YOUR GOAL: Would you transcribe the listing that follows word for word, skipping pictures?

SUPPLIED RECORDS:

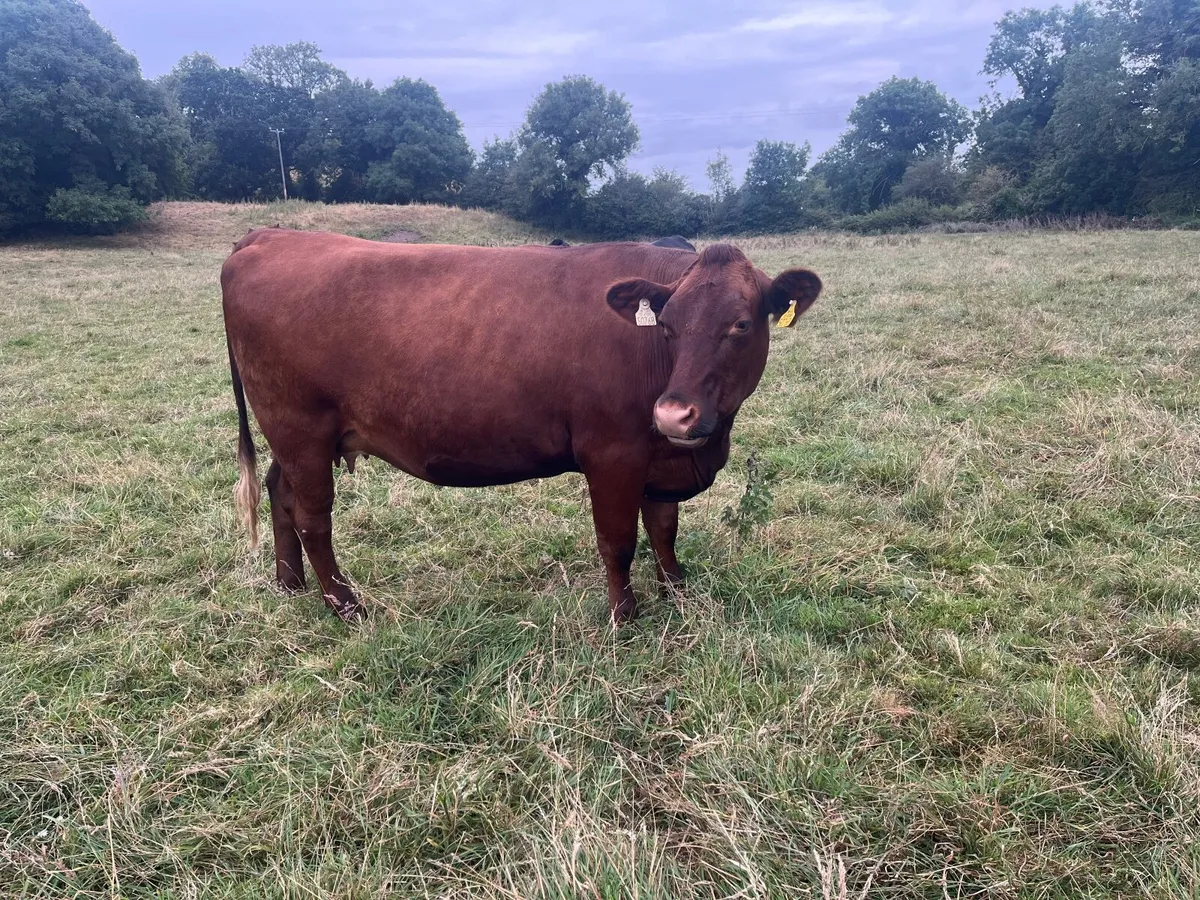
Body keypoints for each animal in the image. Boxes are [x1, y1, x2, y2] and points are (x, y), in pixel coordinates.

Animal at [222, 232, 821, 625]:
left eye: (740, 324)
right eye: (669, 326)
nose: (674, 413)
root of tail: (271, 235)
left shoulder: (658, 457)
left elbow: (664, 530)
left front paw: (676, 593)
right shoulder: (613, 453)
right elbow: (619, 541)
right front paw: (624, 616)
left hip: (295, 436)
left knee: (280, 492)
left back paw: (290, 584)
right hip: (300, 427)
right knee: (314, 518)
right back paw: (346, 605)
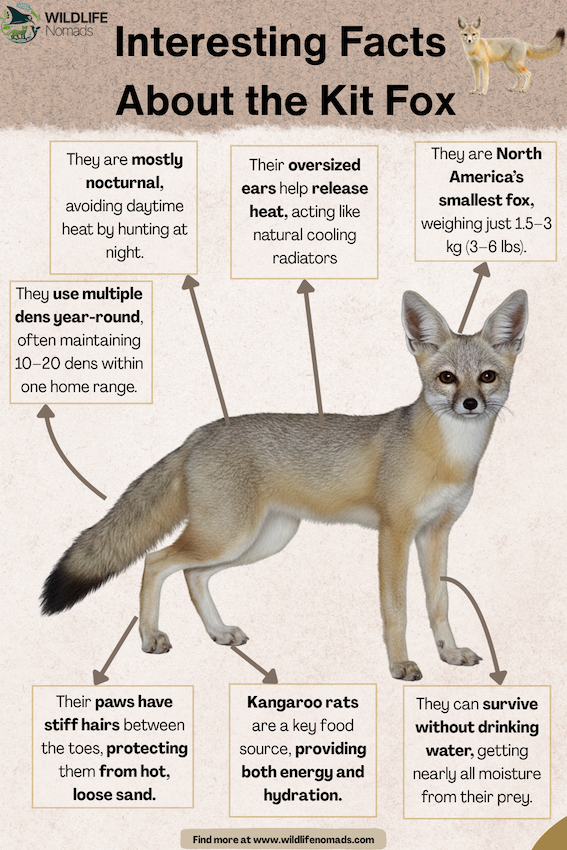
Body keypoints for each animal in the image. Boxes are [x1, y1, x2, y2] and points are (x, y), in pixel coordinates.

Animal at [41, 289, 528, 681]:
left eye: (487, 377)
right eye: (447, 378)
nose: (470, 403)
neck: (449, 458)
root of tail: (199, 433)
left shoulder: (435, 533)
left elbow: (439, 604)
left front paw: (449, 653)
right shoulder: (394, 533)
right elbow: (398, 610)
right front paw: (400, 665)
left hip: (261, 540)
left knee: (193, 575)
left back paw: (218, 631)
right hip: (228, 536)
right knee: (156, 561)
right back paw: (149, 636)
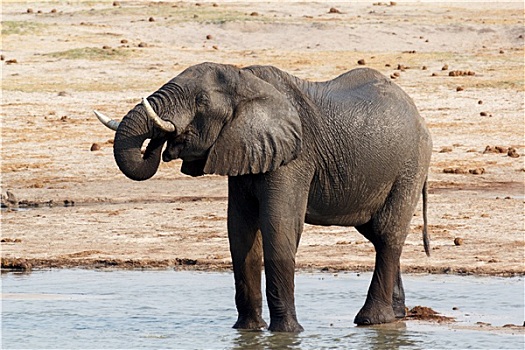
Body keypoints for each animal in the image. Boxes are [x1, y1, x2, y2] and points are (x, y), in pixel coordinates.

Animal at [96, 63, 432, 334]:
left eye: (201, 102)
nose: (163, 141)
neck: (246, 81)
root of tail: (419, 114)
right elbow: (240, 231)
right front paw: (247, 331)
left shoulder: (294, 158)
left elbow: (278, 228)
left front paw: (286, 334)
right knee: (375, 235)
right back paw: (396, 316)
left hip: (410, 166)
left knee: (387, 234)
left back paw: (371, 321)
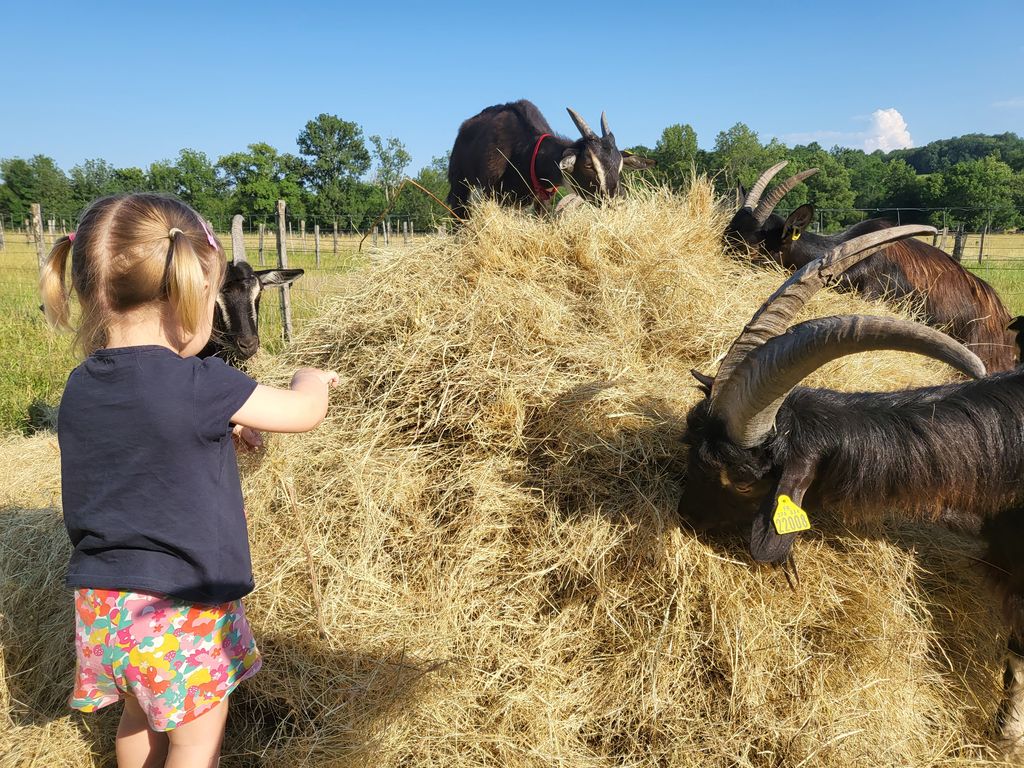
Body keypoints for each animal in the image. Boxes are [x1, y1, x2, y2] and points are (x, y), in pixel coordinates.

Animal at [444, 99, 651, 219]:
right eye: (588, 164)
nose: (617, 202)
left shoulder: (541, 201)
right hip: (460, 187)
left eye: (620, 165)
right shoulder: (490, 193)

TASK SOLUTION:
Body keypoints for each animal in the image. Boxes are [x1, y1, x2, y2] and points are (x, y), in pixel coordinates.

Animal at [222, 232, 821, 625]:
left eye: (740, 324)
right eye: (669, 326)
nose: (674, 413)
root of tail: (271, 235)
left shoulder: (658, 457)
left elbow: (664, 530)
left front paw: (676, 593)
right shoulder: (613, 453)
right elbow: (619, 541)
right front paw: (624, 616)
left hip: (295, 436)
left knee: (280, 492)
left back paw: (290, 584)
right hip: (300, 427)
right knee: (314, 518)
right back paw: (346, 605)
Body keypoints for each animal in the image. Boxes are [x1, y1, x2, y2] and points are (x, y), in pixel coordinates.

Animal at [41, 289, 528, 681]:
left eye: (487, 377)
right eye: (447, 378)
nose: (470, 403)
neck: (449, 458)
root of tail: (199, 433)
left shoulder: (435, 533)
left elbow: (439, 604)
left front paw: (449, 653)
right shoulder: (394, 533)
right elbow: (398, 610)
right front paw: (400, 665)
left hip: (261, 540)
left knee: (193, 575)
left back paw: (218, 631)
right hip: (228, 536)
right knee: (156, 561)
right back paw: (149, 636)
Body keypoints for each animal in the image. Boxes are [x1, y1, x2, y2] and points are (x, y), in pixel coordinates.

Animal at [96, 63, 432, 334]:
left eye: (201, 102)
nose: (163, 141)
neck: (246, 81)
root of tail: (419, 114)
right elbow: (240, 231)
right front paw: (247, 331)
left shoulder: (294, 158)
left elbow: (278, 228)
left front paw: (286, 334)
right knee: (375, 235)
right back paw: (396, 316)
left hip: (410, 166)
left knee: (387, 234)
left back paw: (371, 321)
Body keypoints for each animal in the image. Boxes are [x1, y1, x2, y2] and points are (x, y), in pixel coordinates.

Animal at [444, 99, 651, 219]:
right eye: (588, 164)
nose: (617, 202)
left shoulder: (541, 201)
right hip: (460, 187)
left eye: (620, 165)
right shoulder: (490, 193)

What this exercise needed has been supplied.